Segment Start: Materials provided
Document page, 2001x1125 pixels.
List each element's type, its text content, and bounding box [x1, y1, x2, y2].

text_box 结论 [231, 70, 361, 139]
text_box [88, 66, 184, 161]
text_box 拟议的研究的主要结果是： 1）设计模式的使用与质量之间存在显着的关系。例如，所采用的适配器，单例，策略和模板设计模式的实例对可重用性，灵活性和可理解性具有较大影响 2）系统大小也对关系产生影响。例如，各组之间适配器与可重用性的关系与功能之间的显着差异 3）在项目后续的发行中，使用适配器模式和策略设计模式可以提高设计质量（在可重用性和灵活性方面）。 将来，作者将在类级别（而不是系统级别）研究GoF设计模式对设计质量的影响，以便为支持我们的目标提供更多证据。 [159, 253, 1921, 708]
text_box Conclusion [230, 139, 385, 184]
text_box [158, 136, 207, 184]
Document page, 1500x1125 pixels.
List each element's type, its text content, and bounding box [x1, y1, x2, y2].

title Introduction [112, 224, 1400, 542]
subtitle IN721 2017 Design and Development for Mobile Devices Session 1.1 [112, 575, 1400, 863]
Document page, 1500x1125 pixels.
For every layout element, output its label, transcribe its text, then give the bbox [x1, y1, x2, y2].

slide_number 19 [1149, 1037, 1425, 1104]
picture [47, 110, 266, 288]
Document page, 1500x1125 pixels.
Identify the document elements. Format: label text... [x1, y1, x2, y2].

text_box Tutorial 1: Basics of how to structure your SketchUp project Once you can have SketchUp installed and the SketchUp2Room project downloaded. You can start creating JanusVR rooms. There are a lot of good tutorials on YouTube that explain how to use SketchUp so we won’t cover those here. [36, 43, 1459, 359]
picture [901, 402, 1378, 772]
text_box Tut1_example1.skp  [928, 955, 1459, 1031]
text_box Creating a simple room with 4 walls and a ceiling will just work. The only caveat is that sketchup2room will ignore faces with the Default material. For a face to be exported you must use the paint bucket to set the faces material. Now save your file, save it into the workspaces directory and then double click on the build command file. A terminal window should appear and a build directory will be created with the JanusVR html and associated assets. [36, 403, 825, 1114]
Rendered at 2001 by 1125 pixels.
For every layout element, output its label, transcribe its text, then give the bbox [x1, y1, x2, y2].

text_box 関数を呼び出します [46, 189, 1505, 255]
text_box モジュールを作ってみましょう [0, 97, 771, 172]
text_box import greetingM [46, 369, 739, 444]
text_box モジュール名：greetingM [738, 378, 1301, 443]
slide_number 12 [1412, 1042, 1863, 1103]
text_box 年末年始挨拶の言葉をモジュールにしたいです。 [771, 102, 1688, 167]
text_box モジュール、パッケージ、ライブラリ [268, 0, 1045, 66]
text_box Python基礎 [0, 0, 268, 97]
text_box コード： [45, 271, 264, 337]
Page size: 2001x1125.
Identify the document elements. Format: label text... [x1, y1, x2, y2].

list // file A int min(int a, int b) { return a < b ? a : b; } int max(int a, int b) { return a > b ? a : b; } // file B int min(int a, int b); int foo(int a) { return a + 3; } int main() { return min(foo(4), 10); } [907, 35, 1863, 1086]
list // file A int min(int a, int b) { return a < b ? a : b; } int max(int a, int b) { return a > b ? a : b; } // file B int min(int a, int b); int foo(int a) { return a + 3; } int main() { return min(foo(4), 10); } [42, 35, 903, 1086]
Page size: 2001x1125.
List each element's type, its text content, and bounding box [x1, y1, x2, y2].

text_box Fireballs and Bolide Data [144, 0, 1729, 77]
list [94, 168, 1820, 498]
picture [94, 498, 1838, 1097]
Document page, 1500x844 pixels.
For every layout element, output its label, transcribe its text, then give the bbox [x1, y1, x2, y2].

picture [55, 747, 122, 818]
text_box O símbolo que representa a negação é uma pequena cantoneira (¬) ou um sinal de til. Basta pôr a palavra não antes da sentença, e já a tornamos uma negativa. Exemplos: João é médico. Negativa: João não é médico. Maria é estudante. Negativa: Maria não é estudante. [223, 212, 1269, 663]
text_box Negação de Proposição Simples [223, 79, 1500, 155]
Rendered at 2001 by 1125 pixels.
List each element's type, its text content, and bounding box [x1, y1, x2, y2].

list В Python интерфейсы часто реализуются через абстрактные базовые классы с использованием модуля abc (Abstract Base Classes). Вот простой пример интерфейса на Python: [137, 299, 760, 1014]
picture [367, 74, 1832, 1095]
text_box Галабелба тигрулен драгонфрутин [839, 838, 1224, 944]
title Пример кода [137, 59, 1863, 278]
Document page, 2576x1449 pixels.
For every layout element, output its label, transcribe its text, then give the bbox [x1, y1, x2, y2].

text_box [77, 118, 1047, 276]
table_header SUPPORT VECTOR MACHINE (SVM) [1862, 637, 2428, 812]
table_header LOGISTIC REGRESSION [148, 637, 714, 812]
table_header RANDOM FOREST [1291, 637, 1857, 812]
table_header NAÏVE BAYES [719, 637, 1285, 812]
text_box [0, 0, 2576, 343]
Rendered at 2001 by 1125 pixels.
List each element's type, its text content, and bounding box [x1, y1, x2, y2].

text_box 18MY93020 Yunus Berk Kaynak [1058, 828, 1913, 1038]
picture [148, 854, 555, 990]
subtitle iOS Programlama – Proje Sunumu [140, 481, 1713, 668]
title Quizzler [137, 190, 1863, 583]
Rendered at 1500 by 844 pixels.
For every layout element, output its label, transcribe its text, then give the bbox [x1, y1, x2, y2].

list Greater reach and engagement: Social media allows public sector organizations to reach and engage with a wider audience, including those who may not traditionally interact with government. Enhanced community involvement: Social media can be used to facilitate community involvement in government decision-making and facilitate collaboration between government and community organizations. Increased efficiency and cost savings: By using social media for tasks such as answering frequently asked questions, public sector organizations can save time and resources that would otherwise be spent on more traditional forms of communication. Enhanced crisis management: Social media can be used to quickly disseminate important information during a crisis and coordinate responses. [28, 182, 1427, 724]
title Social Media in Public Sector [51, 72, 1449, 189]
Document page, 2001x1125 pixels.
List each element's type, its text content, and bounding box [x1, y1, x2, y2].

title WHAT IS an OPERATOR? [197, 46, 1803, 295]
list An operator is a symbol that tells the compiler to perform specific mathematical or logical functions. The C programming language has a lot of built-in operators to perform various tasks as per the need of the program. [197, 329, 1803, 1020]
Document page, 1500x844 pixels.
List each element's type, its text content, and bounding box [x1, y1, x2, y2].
Segment End: Materials provided
Problem details.
Return only those lines that run from the one containing "Rendered at 1500 by 844 pixels." through the end of the entries, keeping each exactly as written.

Task solution.
Rendered at 1500 by 844 pixels.
For every layout element, output its label, transcribe its text, then give the bbox [x1, y1, x2, y2].

list Greater reach and engagement: Social media allows public sector organizations to reach and engage with a wider audience, including those who may not traditionally interact with government. Enhanced community involvement: Social media can be used to facilitate community involvement in government decision-making and facilitate collaboration between government and community organizations. Increased efficiency and cost savings: By using social media for tasks such as answering frequently asked questions, public sector organizations can save time and resources that would otherwise be spent on more traditional forms of communication. Enhanced crisis management: Social media can be used to quickly disseminate important information during a crisis and coordinate responses. [28, 182, 1427, 724]
title Social Media in Public Sector [51, 72, 1449, 189]
Document page, 2001x1125 pixels.
List each element's type, its text content, and bounding box [x1, y1, x2, y2].

title WHAT IS an OPERATOR? [197, 46, 1803, 295]
list An operator is a symbol that tells the compiler to perform specific mathematical or logical functions. The C programming language has a lot of built-in operators to perform various tasks as per the need of the program. [197, 329, 1803, 1020]
Document page, 1500x844 pixels.
List each element's type, its text content, and bounding box [x1, y1, x2, y2].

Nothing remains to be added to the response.